Freddy Oncoy

Personal information
- Full name: Freddy Alejandro Oncoy Huarote
- Date of birth: 29 September 2000 (age 25)
- Place of birth: Lima, Peru
- Height: 1.82 m (6 ft 0 in)
- Position: Midfielder

Team information
- Current team: UTC
- Number: 13

Youth career
- Sport Boys

Senior career*
- Years: Team / Apps / (Gls)
- 2019–2020: Sport Boys / 26 / (0)
- 2021–2024: Melgar / 25 / (1)
- 2023: → Binacional (loan) / 32 / (7)
- 2024: → Atlético Grau (loan) / 26 / (3)
- 2025–: UTC / 36 / (1)

International career
- 2017: Peru U17 / 3 / (0)

= Freddy Oncoy =

Peruvian footballer (born 2000)

Freddy Alejandro Oncoy Huarote (born 29 September 2000) is a Peruvian footballer who plays as a midfielder for Peruvian Primera División side UTC.

==Ccareer==
===Club career===
Oncoy was promoted to the first team squad in the summer 2018 at the age of 17. He got his official debut for Sport Boys on 28 October 2018 against Carlos A. Mannucci. Oncoy started on the bench, before replacing Luis Magallanes in the 58th minute. Oncoy made a total of 4 appearances for Sport Boys in the 2019 Torneo Descentralizado season.

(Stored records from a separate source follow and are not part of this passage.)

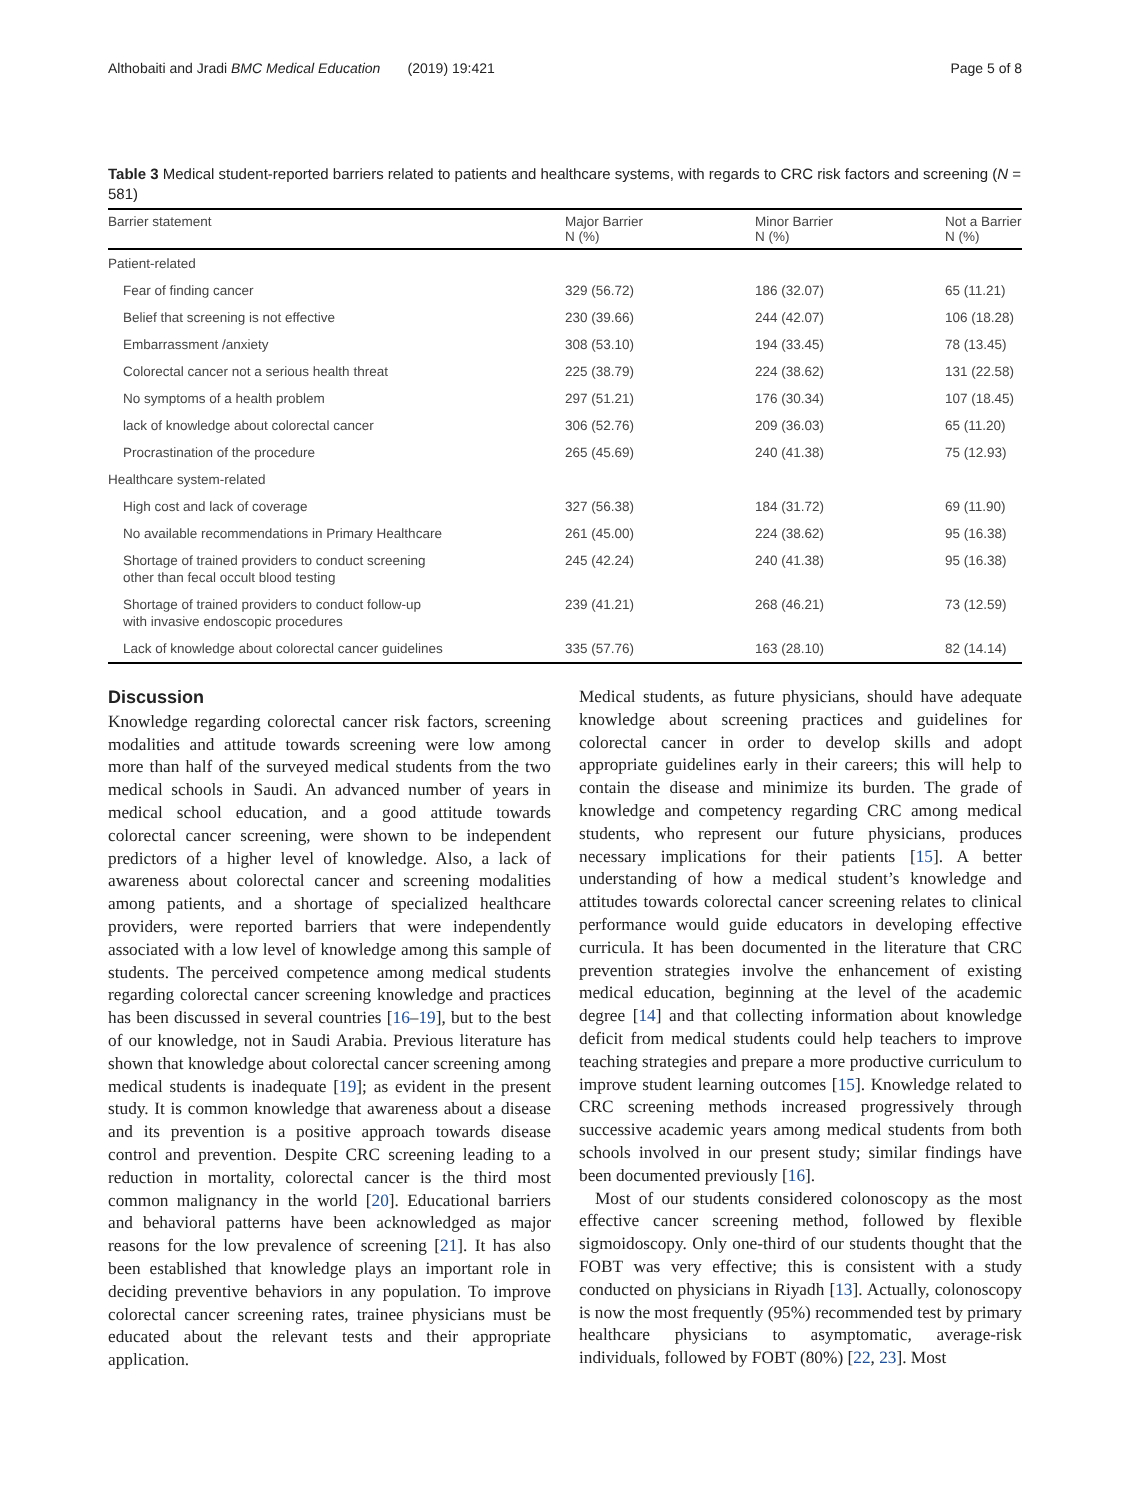Althobaiti and Jradi BMC Medical Education (2019) 19:421 Page 5 of 8
Table 3 Medical student-reported barriers related to patients and healthcare systems, with regards to CRC risk factors and screening (N = 581)
| Barrier statement | Major Barrier N (%) | Minor Barrier N (%) | Not a Barrier N (%) |
| --- | --- | --- | --- |
| Patient-related | | | |
| Fear of finding cancer | 329 (56.72) | 186 (32.07) | 65 (11.21) |
| Belief that screening is not effective | 230 (39.66) | 244 (42.07) | 106 (18.28) |
| Embarrassment /anxiety | 308 (53.10) | 194 (33.45) | 78 (13.45) |
| Colorectal cancer not a serious health threat | 225 (38.79) | 224 (38.62) | 131 (22.58) |
| No symptoms of a health problem | 297 (51.21) | 176 (30.34) | 107 (18.45) |
| lack of knowledge about colorectal cancer | 306 (52.76) | 209 (36.03) | 65 (11.20) |
| Procrastination of the procedure | 265 (45.69) | 240 (41.38) | 75 (12.93) |
| Healthcare system-related | | | |
| High cost and lack of coverage | 327 (56.38) | 184 (31.72) | 69 (11.90) |
| No available recommendations in Primary Healthcare | 261 (45.00) | 224 (38.62) | 95 (16.38) |
| Shortage of trained providers to conduct screening other than fecal occult blood testing | 245 (42.24) | 240 (41.38) | 95 (16.38) |
| Shortage of trained providers to conduct follow-up with invasive endoscopic procedures | 239 (41.21) | 268 (46.21) | 73 (12.59) |
| Lack of knowledge about colorectal cancer guidelines | 335 (57.76) | 163 (28.10) | 82 (14.14) |
Discussion
Knowledge regarding colorectal cancer risk factors, screening modalities and attitude towards screening were low among more than half of the surveyed medical students from the two medical schools in Saudi. An advanced number of years in medical school education, and a good attitude towards colorectal cancer screening, were shown to be independent predictors of a higher level of knowledge. Also, a lack of awareness about colorectal cancer and screening modalities among patients, and a shortage of specialized healthcare providers, were reported barriers that were independently associated with a low level of knowledge among this sample of students. The perceived competence among medical students regarding colorectal cancer screening knowledge and practices has been discussed in several countries [16–19], but to the best of our knowledge, not in Saudi Arabia. Previous literature has shown that knowledge about colorectal cancer screening among medical students is inadequate [19]; as evident in the present study. It is common knowledge that awareness about a disease and its prevention is a positive approach towards disease control and prevention. Despite CRC screening leading to a reduction in mortality, colorectal cancer is the third most common malignancy in the world [20]. Educational barriers and behavioral patterns have been acknowledged as major reasons for the low prevalence of screening [21]. It has also been established that knowledge plays an important role in deciding preventive behaviors in any population. To improve colorectal cancer screening rates, trainee physicians must be educated about the relevant tests and their appropriate application.
Medical students, as future physicians, should have adequate knowledge about screening practices and guidelines for colorectal cancer in order to develop skills and adopt appropriate guidelines early in their careers; this will help to contain the disease and minimize its burden. The grade of knowledge and competency regarding CRC among medical students, who represent our future physicians, produces necessary implications for their patients [15]. A better understanding of how a medical student’s knowledge and attitudes towards colorectal cancer screening relates to clinical performance would guide educators in developing effective curricula. It has been documented in the literature that CRC prevention strategies involve the enhancement of existing medical education, beginning at the level of the academic degree [14] and that collecting information about knowledge deficit from medical students could help teachers to improve teaching strategies and prepare a more productive curriculum to improve student learning outcomes [15]. Knowledge related to CRC screening methods increased progressively through successive academic years among medical students from both schools involved in our present study; similar findings have been documented previously [16].
Most of our students considered colonoscopy as the most effective cancer screening method, followed by flexible sigmoidoscopy. Only one-third of our students thought that the FOBT was very effective; this is consistent with a study conducted on physicians in Riyadh [13]. Actually, colonoscopy is now the most frequently (95%) recommended test by primary healthcare physicians to asymptomatic, average-risk individuals, followed by FOBT (80%) [22, 23]. Most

In December 2024, ahead of the 2025 season, Oncoy signed with Peruvian Primera División side UTC Cajamarca.

==International career==
Oncoy made two appearances for Peru U17 in the 2017 South American U-17 Championship against Brazil U17 and Argentina U17. He also played in a friendly game against Bolivia U17.